▶ _Records provided_:
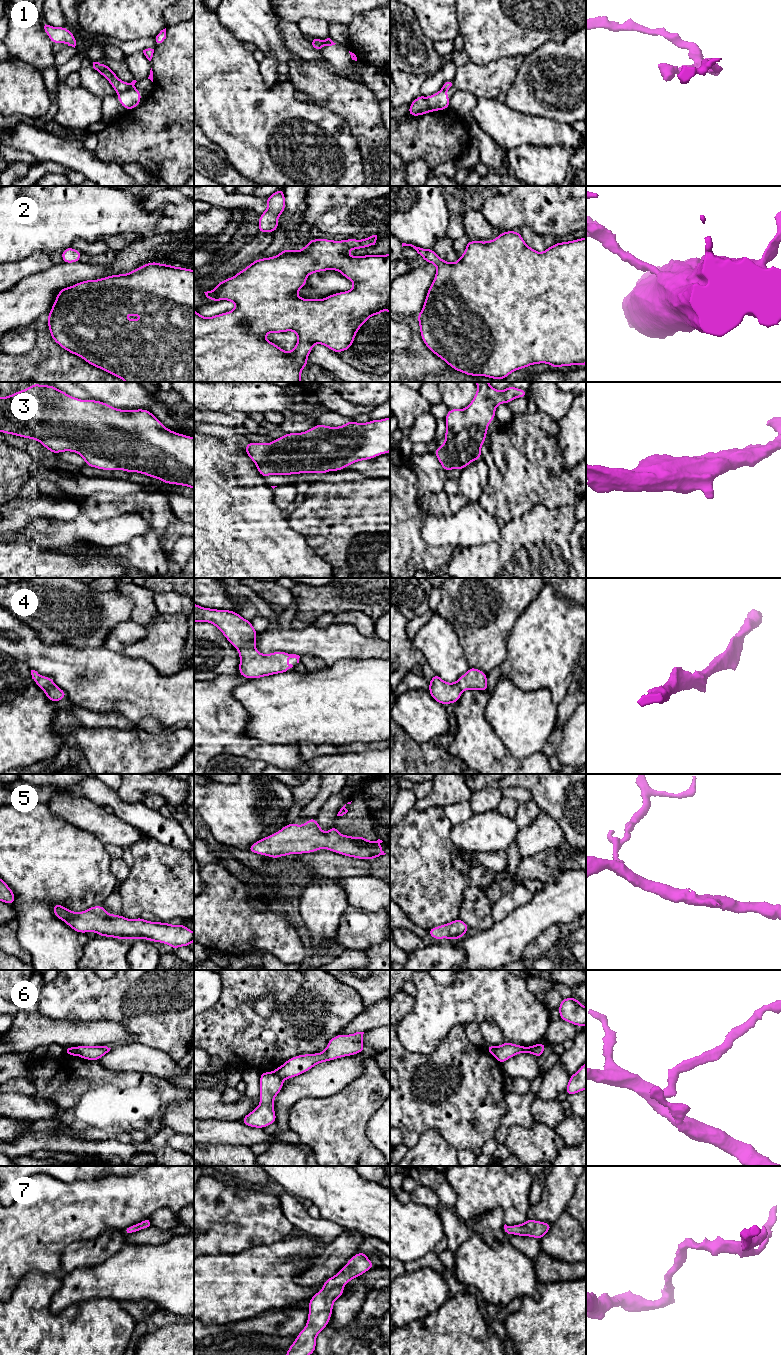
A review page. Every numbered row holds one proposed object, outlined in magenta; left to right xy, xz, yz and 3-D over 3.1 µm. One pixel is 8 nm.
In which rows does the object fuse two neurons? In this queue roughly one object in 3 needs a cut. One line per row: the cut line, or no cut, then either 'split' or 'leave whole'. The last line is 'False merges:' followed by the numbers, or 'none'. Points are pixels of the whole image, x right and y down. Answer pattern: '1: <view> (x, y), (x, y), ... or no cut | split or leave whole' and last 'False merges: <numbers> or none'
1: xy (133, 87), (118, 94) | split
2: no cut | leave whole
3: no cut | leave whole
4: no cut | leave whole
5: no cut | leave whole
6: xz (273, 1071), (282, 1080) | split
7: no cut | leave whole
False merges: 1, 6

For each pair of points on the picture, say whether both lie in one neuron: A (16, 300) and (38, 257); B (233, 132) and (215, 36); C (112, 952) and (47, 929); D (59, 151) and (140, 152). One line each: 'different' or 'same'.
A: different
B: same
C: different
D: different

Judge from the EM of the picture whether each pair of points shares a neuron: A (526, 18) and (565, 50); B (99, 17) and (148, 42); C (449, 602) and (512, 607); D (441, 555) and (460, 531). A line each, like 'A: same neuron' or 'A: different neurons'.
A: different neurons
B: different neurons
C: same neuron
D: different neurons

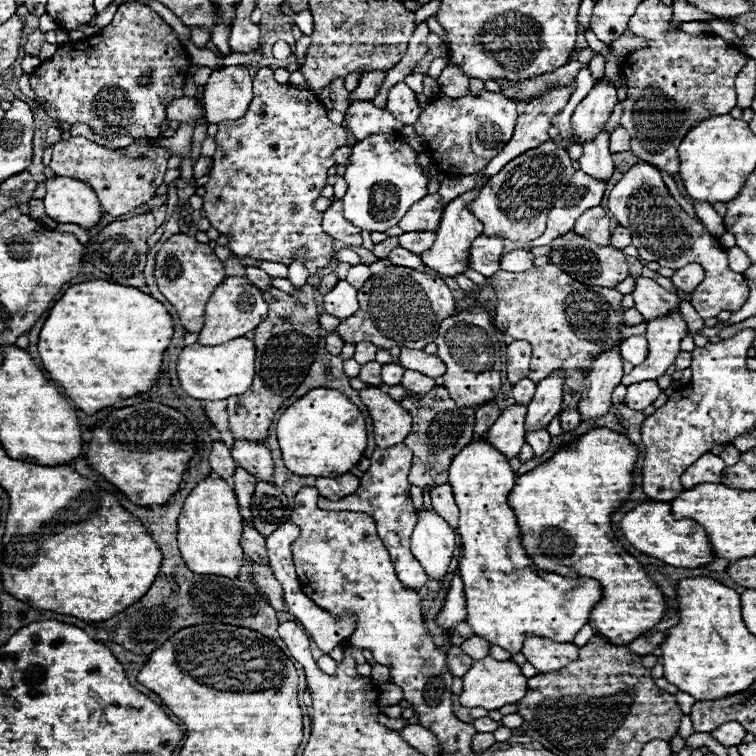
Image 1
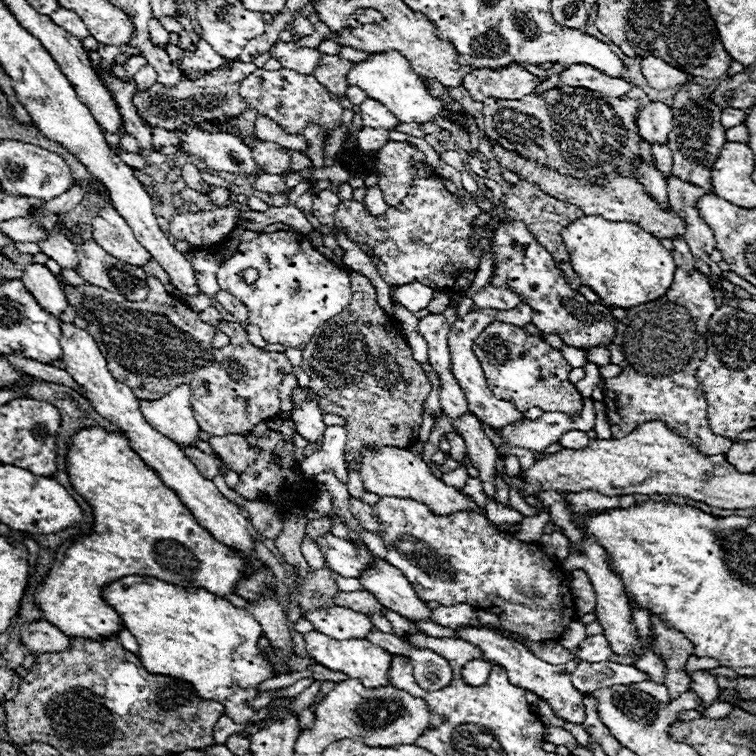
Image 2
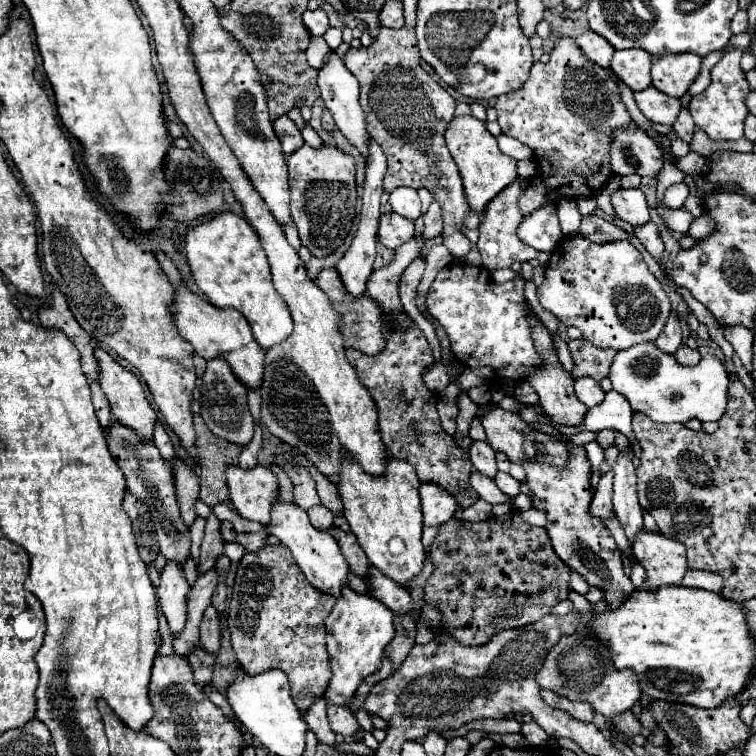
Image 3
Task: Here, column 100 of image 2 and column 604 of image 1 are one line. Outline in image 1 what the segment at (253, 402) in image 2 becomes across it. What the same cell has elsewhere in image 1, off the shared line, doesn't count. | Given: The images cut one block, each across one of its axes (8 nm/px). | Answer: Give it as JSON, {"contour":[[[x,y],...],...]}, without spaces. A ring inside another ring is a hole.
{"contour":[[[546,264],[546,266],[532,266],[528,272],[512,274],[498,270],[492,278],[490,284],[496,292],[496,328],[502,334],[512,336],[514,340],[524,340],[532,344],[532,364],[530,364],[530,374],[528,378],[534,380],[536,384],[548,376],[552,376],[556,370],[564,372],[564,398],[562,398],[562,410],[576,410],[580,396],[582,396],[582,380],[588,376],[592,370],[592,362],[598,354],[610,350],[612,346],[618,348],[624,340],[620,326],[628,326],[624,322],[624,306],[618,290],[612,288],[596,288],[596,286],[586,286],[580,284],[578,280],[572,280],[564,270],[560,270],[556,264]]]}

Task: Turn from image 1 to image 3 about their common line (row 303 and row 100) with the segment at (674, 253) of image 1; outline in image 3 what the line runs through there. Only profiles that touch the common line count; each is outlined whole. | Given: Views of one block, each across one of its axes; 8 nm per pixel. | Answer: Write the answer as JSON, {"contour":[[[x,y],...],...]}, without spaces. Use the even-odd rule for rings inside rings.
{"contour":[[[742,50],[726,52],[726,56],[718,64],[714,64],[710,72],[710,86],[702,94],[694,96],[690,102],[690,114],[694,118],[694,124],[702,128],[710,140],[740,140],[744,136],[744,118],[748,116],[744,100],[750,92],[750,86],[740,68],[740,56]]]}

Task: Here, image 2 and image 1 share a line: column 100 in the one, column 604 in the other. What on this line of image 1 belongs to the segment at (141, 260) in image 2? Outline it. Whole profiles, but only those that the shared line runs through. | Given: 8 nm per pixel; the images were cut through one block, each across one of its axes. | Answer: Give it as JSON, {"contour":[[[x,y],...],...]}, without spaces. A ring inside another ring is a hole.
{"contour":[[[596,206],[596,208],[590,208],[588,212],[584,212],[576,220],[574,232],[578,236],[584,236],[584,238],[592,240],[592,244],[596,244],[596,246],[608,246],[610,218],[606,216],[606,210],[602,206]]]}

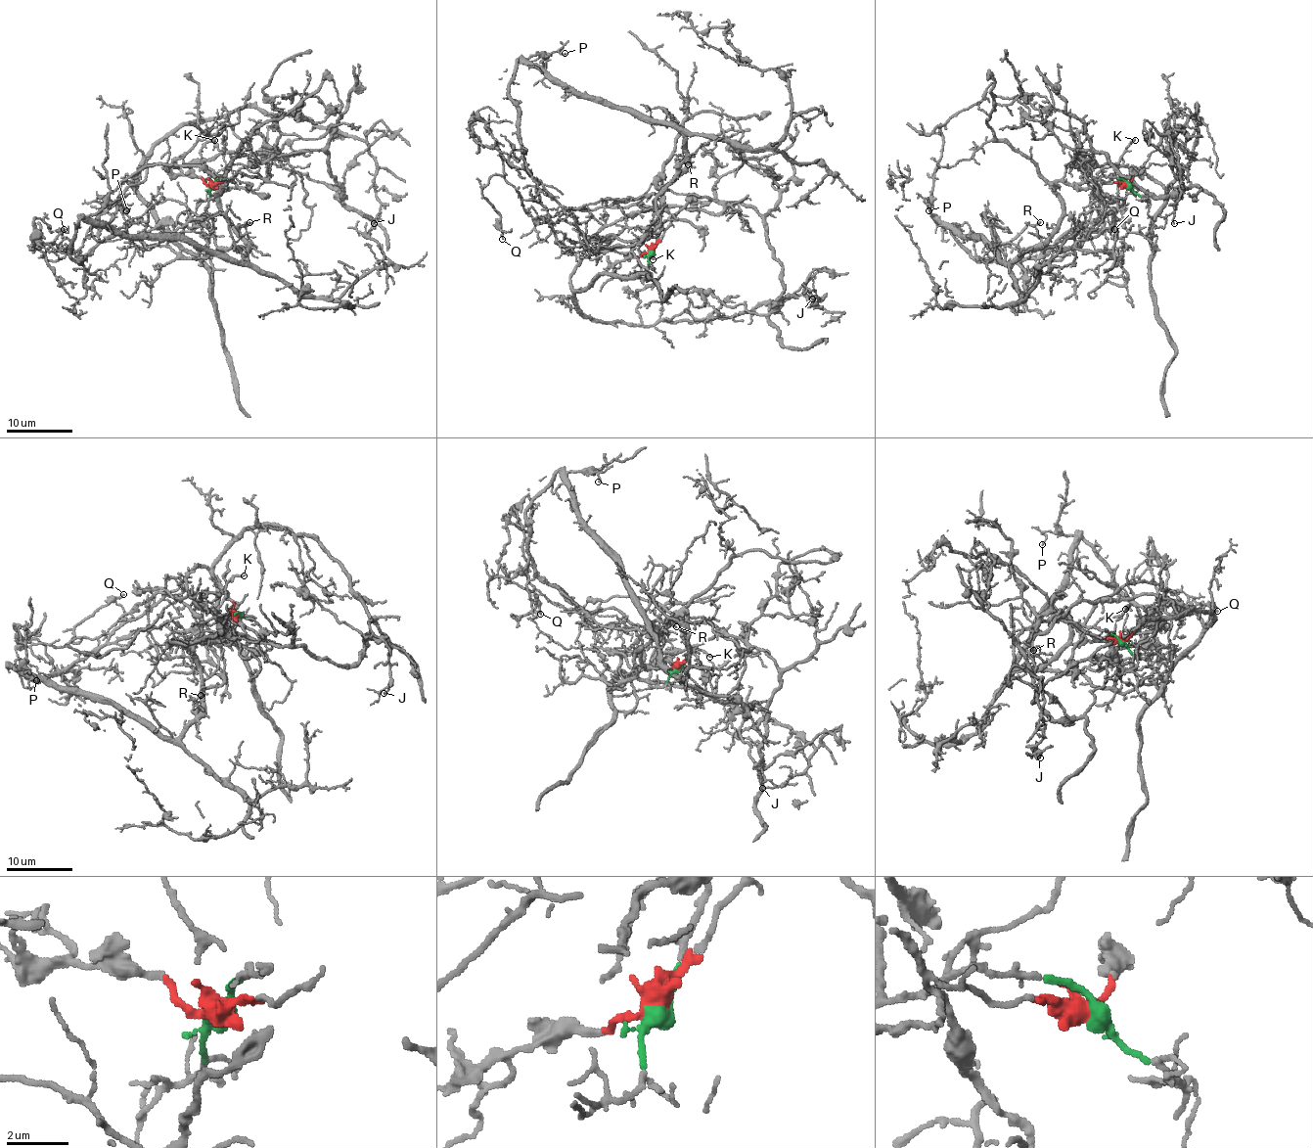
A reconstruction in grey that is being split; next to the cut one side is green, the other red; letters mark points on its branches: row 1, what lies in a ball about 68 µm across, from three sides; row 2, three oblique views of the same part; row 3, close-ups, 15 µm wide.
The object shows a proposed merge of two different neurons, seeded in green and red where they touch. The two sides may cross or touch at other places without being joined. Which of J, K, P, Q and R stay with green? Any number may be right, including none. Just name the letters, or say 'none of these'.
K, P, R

▶ _Problem_: Your copy should match the data exactly, apart from the images, which are dropped.

▶ _Response below_:
A review page. Every numbered row holds one proposed object, outlined in magenta; left to right xy, xz, yz and 3-D over 3.1 µm. One pixel is 8 nm.
In which rows does the object fuse two neurons? In this queue roughly one object in 3 needs a cut. One line per row: the cut line, or no cut, then either 'split' or 'leave whole'. The last line is 'False merges:' followed by the numbers, or 'none'. Points are pixels of the whole image, x right and y down. Answer pattern: '1: <view> (x, y), (x, y), ... or no cut | split or leave whole' and last 'False merges: <numbers> or none'
1: xy (133, 87), (118, 94) | split
2: no cut | leave whole
3: no cut | leave whole
4: no cut | leave whole
5: no cut | leave whole
6: xz (273, 1071), (282, 1080) | split
7: no cut | leave whole
False merges: 1, 6

For each pair of points on the picture, say whether both lie in one neuron: A (16, 300) and (38, 257); B (233, 132) and (215, 36); C (112, 952) and (47, 929); D (59, 151) and (140, 152). One line each: 'different' or 'same'.
A: different
B: same
C: different
D: different

Judge from the EM of the picture whether each pair of points shares a neuron: A (526, 18) and (565, 50); B (99, 17) and (148, 42); C (449, 602) and (512, 607); D (441, 555) and (460, 531). A line each, like 'A: same neuron' or 'A: different neurons'.
A: different neurons
B: different neurons
C: same neuron
D: different neurons

Image 1
Image 2
Image 3
Task: Here, column 100 of image 2 and column 604 of image 1 are one line. Outline in image 1 what the segment at (253, 402) in image 2 becomes across it. What the same cell has elsewhere in image 1, off the shared line, doesn't count. | Given: The images cut one block, each across one of its axes (8 nm/px). | Answer: Give it as JSON, {"contour":[[[x,y],...],...]}, without spaces. A ring inside another ring is a hole.
{"contour":[[[546,264],[546,266],[532,266],[528,272],[512,274],[498,270],[492,278],[490,284],[496,292],[496,328],[502,334],[512,336],[514,340],[524,340],[532,344],[532,364],[530,364],[530,374],[528,378],[534,380],[536,384],[548,376],[552,376],[556,370],[564,372],[564,398],[562,398],[562,410],[576,410],[580,396],[582,396],[582,380],[588,376],[592,370],[592,362],[598,354],[610,350],[612,346],[618,348],[624,340],[620,326],[628,326],[624,322],[624,306],[618,290],[612,288],[596,288],[596,286],[586,286],[580,284],[578,280],[572,280],[564,270],[560,270],[556,264]]]}

Task: Turn from image 1 to image 3 about their common line (row 303 and row 100) with the segment at (674, 253) of image 1; outline in image 3 what the line runs through there. Only profiles that touch the common line count; each is outlined whole. | Given: Views of one block, each across one of its axes; 8 nm per pixel. | Answer: Write the answer as JSON, {"contour":[[[x,y],...],...]}, without spaces. Use the even-odd rule for rings inside rings.
{"contour":[[[742,50],[726,52],[726,56],[718,64],[714,64],[710,72],[710,86],[702,94],[694,96],[690,102],[690,114],[694,118],[694,124],[702,128],[710,140],[740,140],[744,136],[744,118],[748,116],[744,100],[750,92],[750,86],[740,68],[740,56]]]}

Task: Here, image 2 and image 1 share a line: column 100 in the one, column 604 in the other. What on this line of image 1 belongs to the segment at (141, 260) in image 2? Outline it. Whole profiles, but only those that the shared line runs through. | Given: 8 nm per pixel; the images were cut through one block, each across one of its axes. | Answer: Give it as JSON, {"contour":[[[x,y],...],...]}, without spaces. A ring inside another ring is a hole.
{"contour":[[[596,206],[596,208],[590,208],[588,212],[584,212],[576,220],[574,232],[578,236],[584,236],[584,238],[592,240],[592,244],[596,244],[596,246],[608,246],[610,218],[606,216],[606,210],[602,206]]]}

A reconstruction in grey that is being split; next to the cut one side is green, the other red; letters mark points on its branches: row 1, what lies in a ball about 68 µm across, from three sides; row 2, three oblique views of the same part; row 3, close-ups, 15 µm wide.
The object shows a proposed merge of two different neurons, seeded in green and red where they touch. The two sides may cross or touch at other places without being joined. Which of J, K, P, Q and R stay with green? Any number may be right, including none. Just name the letters, or say 'none of these'.
K, P, R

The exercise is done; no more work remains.